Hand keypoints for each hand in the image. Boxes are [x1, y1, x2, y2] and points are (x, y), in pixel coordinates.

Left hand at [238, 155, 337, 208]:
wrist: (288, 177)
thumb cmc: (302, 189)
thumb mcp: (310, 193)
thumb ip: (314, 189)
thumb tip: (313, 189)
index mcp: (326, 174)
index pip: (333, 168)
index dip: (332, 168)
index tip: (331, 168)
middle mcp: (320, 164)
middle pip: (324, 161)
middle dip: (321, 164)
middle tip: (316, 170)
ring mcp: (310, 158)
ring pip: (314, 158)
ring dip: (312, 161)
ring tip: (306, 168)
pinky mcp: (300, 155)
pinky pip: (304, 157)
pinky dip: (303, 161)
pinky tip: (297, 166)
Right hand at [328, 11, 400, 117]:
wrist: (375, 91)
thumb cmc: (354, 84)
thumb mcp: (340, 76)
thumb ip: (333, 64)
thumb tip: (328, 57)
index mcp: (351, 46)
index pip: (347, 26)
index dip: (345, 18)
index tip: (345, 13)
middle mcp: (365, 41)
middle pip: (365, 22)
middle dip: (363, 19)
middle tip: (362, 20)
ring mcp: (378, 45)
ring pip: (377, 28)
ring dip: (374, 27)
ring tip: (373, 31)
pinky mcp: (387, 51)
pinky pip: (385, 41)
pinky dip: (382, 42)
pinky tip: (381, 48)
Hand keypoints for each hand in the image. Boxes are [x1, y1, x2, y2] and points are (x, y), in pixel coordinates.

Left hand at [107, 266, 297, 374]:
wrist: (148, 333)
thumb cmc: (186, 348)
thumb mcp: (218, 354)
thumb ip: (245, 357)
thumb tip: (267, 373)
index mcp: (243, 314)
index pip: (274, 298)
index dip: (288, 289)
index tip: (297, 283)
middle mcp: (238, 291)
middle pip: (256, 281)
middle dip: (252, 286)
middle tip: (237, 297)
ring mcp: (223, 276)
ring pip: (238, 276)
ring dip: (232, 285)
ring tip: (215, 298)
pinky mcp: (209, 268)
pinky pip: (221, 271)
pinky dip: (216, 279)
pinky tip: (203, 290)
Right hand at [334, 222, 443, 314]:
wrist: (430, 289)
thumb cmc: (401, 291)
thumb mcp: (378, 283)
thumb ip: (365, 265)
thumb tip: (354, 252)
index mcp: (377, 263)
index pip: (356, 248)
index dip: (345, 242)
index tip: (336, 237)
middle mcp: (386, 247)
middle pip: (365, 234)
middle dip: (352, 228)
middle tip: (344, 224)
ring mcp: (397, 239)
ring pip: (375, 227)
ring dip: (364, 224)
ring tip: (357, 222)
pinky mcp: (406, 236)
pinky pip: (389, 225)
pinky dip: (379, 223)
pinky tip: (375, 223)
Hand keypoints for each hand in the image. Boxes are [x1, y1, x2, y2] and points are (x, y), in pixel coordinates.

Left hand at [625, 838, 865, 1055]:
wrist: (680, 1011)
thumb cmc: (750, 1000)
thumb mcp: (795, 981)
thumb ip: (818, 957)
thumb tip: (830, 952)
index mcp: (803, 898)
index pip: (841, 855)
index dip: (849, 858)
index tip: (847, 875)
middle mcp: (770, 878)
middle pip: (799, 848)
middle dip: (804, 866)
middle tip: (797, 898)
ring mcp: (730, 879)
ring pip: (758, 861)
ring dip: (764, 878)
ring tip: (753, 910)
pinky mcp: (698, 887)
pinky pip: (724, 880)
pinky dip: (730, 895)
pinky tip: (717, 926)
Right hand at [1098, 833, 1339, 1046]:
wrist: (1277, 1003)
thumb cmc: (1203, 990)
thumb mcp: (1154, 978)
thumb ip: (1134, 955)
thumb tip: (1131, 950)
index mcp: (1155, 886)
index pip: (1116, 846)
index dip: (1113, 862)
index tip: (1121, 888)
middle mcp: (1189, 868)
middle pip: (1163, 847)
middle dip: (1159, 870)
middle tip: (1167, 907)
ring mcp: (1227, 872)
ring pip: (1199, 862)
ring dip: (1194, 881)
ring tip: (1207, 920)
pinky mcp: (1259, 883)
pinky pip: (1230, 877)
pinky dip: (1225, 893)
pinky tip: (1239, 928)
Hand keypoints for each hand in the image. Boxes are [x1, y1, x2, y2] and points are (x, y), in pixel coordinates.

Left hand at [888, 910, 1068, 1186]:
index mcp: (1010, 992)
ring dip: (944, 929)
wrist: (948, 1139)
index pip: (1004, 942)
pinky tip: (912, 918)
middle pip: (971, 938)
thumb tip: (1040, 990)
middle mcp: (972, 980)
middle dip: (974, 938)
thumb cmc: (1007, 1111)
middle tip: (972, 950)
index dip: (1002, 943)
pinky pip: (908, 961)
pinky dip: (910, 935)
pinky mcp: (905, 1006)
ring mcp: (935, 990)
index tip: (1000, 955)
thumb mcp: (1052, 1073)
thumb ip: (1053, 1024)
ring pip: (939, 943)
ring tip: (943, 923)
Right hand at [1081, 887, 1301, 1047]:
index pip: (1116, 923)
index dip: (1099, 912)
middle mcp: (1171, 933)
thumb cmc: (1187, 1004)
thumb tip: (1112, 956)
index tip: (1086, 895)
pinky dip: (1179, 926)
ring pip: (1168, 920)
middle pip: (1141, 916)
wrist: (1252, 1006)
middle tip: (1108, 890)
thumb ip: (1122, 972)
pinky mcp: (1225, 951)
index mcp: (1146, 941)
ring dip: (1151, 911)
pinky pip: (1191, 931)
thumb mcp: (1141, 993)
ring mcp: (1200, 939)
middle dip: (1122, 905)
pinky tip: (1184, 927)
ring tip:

[WHAT THE TASK ASKS]
Could you reproduce, exactly as written, the lines running from the one with "index dip: (1113, 862)" to the end of the entries above?

[RESPONSE BELOW]
index dip: (1113, 862)
index tip: (1121, 888)
middle mcp: (1189, 868)
middle pip: (1163, 847)
middle dip: (1159, 870)
middle tip: (1167, 907)
ring mcp: (1227, 872)
ring pip: (1199, 862)
ring dip: (1194, 881)
ring tip: (1207, 920)
pinky mcp: (1259, 883)
pinky pip: (1230, 877)
pinky dip: (1225, 893)
pinky tip: (1239, 928)
Hand keypoints for each hand in the image. Boxes are [x1, y1, x2, y2] and points are (x, y), in pixel coordinates.

Left hand at [888, 910, 1068, 1186]:
index mcp: (1010, 992)
ring dip: (944, 929)
wrist: (948, 1139)
index pip: (1004, 942)
pinky tip: (912, 918)
middle pip: (971, 938)
thumb tip: (1040, 990)
middle mcp: (972, 980)
middle dip: (974, 938)
thumb cmc: (1007, 1111)
middle tip: (972, 950)
index dip: (1002, 943)
pinky pip: (908, 961)
pinky dip: (910, 935)
pinky mcp: (905, 1006)
ring mcp: (935, 990)
index tip: (1000, 955)
thumb mcp: (1052, 1073)
thumb ip: (1053, 1024)
ring pip: (939, 943)
ring tip: (943, 923)
Right hand at [1081, 887, 1301, 1047]:
index pip: (1116, 923)
index dip: (1099, 912)
middle mcp: (1171, 933)
thumb cmc: (1187, 1004)
thumb tip: (1112, 956)
index tip: (1086, 895)
pinky dip: (1179, 926)
ring pip: (1168, 920)
middle pip: (1141, 916)
wrist: (1252, 1006)
middle tip: (1108, 890)
thumb ip: (1122, 972)
pinky mcp: (1225, 951)
index mcp: (1146, 941)
ring dip: (1151, 911)
pinky pip: (1191, 931)
thumb mcp: (1141, 993)
ring mcp: (1200, 939)
middle dip: (1122, 905)
pinky tip: (1184, 927)
ring tip:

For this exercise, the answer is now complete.